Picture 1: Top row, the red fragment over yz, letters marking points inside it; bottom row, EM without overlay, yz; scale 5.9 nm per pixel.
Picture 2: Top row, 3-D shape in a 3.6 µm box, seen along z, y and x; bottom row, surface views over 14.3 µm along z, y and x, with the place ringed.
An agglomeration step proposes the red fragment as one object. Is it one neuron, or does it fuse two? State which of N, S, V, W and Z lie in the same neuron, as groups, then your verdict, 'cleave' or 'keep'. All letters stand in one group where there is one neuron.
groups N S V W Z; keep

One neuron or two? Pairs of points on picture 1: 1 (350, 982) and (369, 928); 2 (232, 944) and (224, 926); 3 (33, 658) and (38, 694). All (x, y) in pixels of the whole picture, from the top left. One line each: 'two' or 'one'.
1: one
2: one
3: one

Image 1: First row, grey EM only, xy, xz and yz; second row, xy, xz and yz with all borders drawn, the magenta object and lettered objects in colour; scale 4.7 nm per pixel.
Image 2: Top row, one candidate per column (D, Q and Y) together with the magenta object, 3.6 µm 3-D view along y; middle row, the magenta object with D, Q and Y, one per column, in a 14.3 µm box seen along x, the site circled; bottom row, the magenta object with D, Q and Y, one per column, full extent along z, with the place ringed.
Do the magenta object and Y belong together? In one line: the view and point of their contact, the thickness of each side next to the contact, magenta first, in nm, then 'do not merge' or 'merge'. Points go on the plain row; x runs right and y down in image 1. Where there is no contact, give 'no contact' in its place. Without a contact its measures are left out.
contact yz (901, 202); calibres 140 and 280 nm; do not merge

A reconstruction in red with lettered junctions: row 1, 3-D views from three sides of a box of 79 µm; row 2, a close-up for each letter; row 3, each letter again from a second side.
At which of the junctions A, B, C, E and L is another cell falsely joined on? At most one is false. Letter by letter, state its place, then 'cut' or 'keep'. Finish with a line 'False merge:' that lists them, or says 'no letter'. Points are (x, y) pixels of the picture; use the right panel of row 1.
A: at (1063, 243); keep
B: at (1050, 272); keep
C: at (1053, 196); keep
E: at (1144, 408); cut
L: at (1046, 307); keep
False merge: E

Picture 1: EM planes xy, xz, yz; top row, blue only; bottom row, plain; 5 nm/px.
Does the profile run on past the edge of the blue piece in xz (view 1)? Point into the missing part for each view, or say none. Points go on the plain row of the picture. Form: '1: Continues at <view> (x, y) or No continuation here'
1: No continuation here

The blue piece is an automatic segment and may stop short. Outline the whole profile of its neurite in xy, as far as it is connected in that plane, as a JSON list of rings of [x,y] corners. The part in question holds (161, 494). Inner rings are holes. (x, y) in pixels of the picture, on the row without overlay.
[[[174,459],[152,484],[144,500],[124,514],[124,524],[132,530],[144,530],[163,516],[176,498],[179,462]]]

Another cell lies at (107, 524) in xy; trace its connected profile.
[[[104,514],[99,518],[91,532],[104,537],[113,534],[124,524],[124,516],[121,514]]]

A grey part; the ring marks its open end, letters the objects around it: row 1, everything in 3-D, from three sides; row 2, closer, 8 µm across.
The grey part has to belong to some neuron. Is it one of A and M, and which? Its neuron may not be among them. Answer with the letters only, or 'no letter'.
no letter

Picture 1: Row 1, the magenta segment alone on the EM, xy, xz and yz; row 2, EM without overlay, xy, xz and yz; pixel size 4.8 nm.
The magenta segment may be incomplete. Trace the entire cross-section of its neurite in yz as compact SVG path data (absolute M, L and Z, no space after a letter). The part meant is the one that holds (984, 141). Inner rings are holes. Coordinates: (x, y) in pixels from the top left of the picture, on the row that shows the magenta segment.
.....
Exercise.
Return the data above in full, keeping each line exactly as it stands.

Response to the task.
Picture 1: Top row, the red fragment over yz, letters marking points inside it; bottom row, EM without overlay, yz; scale 5.9 nm per pixel.
Picture 2: Top row, 3-D shape in a 3.6 µm box, seen along z, y and x; bottom row, surface views over 14.3 µm along z, y and x, with the place ringed.
An agglomeration step proposes the red fragment as one object. Is it one neuron, or does it fuse two? State which of N, S, V, W and Z lie in the same neuron, as groups, then your verdict, 'cleave' or 'keep'. All letters stand in one group where there is one neuron.
groups N S V W Z; keep

One neuron or two? Pairs of points on picture 1: 1 (350, 982) and (369, 928); 2 (232, 944) and (224, 926); 3 (33, 658) and (38, 694). All (x, y) in pixels of the whole picture, from the top left. One line each: 'two' or 'one'.
1: one
2: one
3: one

Image 1: First row, grey EM only, xy, xz and yz; second row, xy, xz and yz with all borders drawn, the magenta object and lettered objects in colour; scale 4.7 nm per pixel.
Image 2: Top row, one candidate per column (D, Q and Y) together with the magenta object, 3.6 µm 3-D view along y; middle row, the magenta object with D, Q and Y, one per column, in a 14.3 µm box seen along x, the site circled; bottom row, the magenta object with D, Q and Y, one per column, full extent along z, with the place ringed.
Do the magenta object and Y belong together? In one line: the view and point of their contact, the thickness of each side next to the contact, magenta first, in nm, then 'do not merge' or 'merge'. Points go on the plain row; x runs right and y down in image 1. Where there is no contact, give 'no contact' in its place. Without a contact its measures are left out.
contact yz (901, 202); calibres 140 and 280 nm; do not merge

A reconstruction in red with lettered junctions: row 1, 3-D views from three sides of a box of 79 µm; row 2, a close-up for each letter; row 3, each letter again from a second side.
At which of the junctions A, B, C, E and L is another cell falsely joined on? At most one is false. Letter by letter, state its place, then 'cut' or 'keep'. Finish with a line 'False merge:' that lists them, or says 'no letter'. Points are (x, y) pixels of the picture; use the right panel of row 1.
A: at (1063, 243); keep
B: at (1050, 272); keep
C: at (1053, 196); keep
E: at (1144, 408); cut
L: at (1046, 307); keep
False merge: E

Picture 1: EM planes xy, xz, yz; top row, blue only; bottom row, plain; 5 nm/px.
Does the profile run on past the edge of the blue piece in xz (view 1)? Point into the missing part for each view, or say none. Points go on the plain row of the picture. Form: '1: Continues at <view> (x, y) or No continuation here'
1: No continuation here

The blue piece is an automatic segment and may stop short. Outline the whole profile of its neurite in xy, as far as it is connected in that plane, as a JSON list of rings of [x,y] corners. The part in question holds (161, 494). Inner rings are holes. (x, y) in pixels of the picture, on the row without overlay.
[[[174,459],[152,484],[144,500],[124,514],[124,524],[132,530],[144,530],[163,516],[176,498],[179,462]]]

Another cell lies at (107, 524) in xy; trace its connected profile.
[[[104,514],[99,518],[91,532],[104,537],[113,534],[124,524],[124,516],[121,514]]]

A grey part; the ring marks its open end, letters the objects around it: row 1, everything in 3-D, from three sides; row 2, closer, 8 µm across.
The grey part has to belong to some neuron. Is it one of A and M, and which? Its neuron may not be among them. Answer with the letters only, or 'no letter'.
no letter

Picture 1: Row 1, the magenta segment alone on the EM, xy, xz and yz; row 2, EM without overlay, xy, xz and yz; pixel size 4.8 nm.
The magenta segment may be incomplete. Trace the entire cross-section of its neurite in yz as compact SVG path data (absolute M, L and Z, no space after a letter). The part meant is the one that holds (984, 141). Inner rings are holes. Coordinates: (x, y) in pixels from the top left of the picture, on the row that shows the magenta segment.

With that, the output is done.